How to match a string after a token (using regex)? - sql

I'm trying to extract mail addresses after a token 'eaddr:'. So it would match the all occurrences in line entries, first consecutive string without spaces after that token: I tried:
SELECT regexp_substr(tab.entry, 'eaddr:\(.*?\)',1,1,'e',1)
from (
select 'String, email#domain.com' as entry
union
select 'eaddr:mail1#domain.com eaddr:mail2#domain.com sometext eaddr: mail3#domain.com some4354% text' as entry
union
select 'eaddr:mail5#domain.org' as entry
union
select 'Just a string' as entry
) tab
;
but it does not work. The correct result set is:
null
mail1#domain.com mail2#domain.com mail3#domain.com
mail5#domain.org
null

First of all, I suggest using a better regex to verify the email format.
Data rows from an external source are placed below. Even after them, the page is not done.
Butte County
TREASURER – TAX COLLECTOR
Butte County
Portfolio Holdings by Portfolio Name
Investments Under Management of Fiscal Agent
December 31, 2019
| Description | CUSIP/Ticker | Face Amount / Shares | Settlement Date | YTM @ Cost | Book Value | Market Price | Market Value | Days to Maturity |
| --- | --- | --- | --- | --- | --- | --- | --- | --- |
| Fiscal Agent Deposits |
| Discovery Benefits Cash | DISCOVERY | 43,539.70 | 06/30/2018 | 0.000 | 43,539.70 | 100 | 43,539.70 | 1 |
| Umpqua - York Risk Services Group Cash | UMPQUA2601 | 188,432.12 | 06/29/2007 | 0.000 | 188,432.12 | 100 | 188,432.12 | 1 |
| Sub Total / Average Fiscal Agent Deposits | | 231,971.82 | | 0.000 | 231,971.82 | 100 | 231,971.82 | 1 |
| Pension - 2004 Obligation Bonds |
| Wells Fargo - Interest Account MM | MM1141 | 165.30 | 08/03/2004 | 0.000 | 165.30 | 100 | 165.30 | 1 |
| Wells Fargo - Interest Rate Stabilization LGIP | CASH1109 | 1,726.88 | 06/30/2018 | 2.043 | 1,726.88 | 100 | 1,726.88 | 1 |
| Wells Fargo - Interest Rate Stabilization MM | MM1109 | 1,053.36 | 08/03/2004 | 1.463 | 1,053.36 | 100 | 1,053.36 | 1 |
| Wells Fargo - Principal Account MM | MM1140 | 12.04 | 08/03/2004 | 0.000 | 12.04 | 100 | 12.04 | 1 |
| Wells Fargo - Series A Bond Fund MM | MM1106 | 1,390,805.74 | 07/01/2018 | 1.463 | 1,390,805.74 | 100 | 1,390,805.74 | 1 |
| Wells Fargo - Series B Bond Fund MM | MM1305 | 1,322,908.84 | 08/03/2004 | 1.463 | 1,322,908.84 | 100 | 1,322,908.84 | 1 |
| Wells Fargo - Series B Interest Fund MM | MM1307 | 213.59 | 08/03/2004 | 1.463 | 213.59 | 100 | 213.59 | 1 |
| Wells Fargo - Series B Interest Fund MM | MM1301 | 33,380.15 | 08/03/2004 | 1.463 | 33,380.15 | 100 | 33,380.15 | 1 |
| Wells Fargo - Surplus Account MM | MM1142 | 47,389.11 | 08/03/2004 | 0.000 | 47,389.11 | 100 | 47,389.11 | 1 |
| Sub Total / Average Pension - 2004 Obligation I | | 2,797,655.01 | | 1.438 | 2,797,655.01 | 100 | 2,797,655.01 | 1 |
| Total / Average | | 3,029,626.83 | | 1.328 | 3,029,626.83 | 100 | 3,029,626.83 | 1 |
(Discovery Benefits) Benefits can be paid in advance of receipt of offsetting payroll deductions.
I am inspired by Gordon's SPLIT_TO_TABLE + LATERAL approach, and wrote some sample queries to fetch those emails from the entries.
If you want to get all the emails together, you can use this one:
with t as (
select 'String, email#domain.com' as entry
union
select 'eaddr:mail1#domain.com eaddr:mail2#domain.com sometext eaddr: mail3#domain.com some4354% text' as entry
union
select 'eaddr:mail5#domain.org' as entry
union
select 'Just a string' as entry
)
Select LISTAGG( regexp_substr( s.value, '[A-Z0-9a-z._%+-]+#[A-Za-z0-9.-]+\\.[A-Za-z]{2,64}' ) ,' ' ) emails from t,
lateral SPLIT_TO_TABLE(t.entry, 'eaddr:') s
where s.seq > 1;
+---------------------------------------------------------------------+
| EMAILS |
+---------------------------------------------------------------------+
| mail1#domain.com mail2#domain.com mail3#domain.com mail5#domain.org |
+---------------------------------------------------------------------+
To get the exact result in your question, you can use the following query:
with t as (
select 'String, email#domain.com' as entry
union
select 'eaddr:mail1#domain.com eaddr:mail2#domain.com sometext eaddr: mail3#domain.com some4354% text' as entry
union
select 'eaddr:mail5#domain.org' as entry
union
select 'Just a string' as entry
)
select emails from
(
Select t.entry, s.*,
LISTAGG( regexp_substr( IFF(s.seq = 1, '', s.value ), '[A-Z0-9a-z._%+-]+#[A-Za-z0-9.-]+\\.[A-Za-z]{2,64}' ) ,' ' )
OVER ( PARTITION BY s.seq ) emails
from t,
lateral SPLIT_TO_TABLE(t.entry, ' ') s )
where index = 1;
+----------------------------------------------------+
| EMAILS |
+----------------------------------------------------+
| NULL |
| mail1#domain.com mail2#domain.com mail3#domain.com |
| NULL |
| mail5#domain.org |
+----------------------------------------------------+

As far as I know, you can return only one match at a time from REGEXP_SUBSTR. The code below:
with tab(entry) as (
select 'String, email#domain.com' from dual
union
select 'eaddr:mail1#domain.com eaddr:mail2#domain.com sometext eaddr: mail3#domain.com some4354% text' from dual
union
select 'eaddr:mail5#domain.org' from dual
union
select 'Just a string' from dual
)
SELECT
regexp_substr(entry, 'eaddr:\s*(\S*)\s*',1,1,'i',1)
|| coalesce(' ' || regexp_substr(entry, 'eaddr:\s*(\S*)\s*',1,2,'i', 1), '')
|| coalesce(' ' || regexp_substr(entry, 'eaddr:\s*(\S*)\s*',1,3,'i', 1), '') as match,
regexp_count(entry, 'eaddr:\s*(\S*)\s*') as nmatches
from tab
gives the result below (using Oracle). You can use REGEXP_COUNT as shown to get the number of matches. If there are more than 3 email addresses, you can add more || coalesce( lines as needed.
P.S. I'm not sure what the 'e' flag does in your example. I'm guessing that is a Snowflake-specific value.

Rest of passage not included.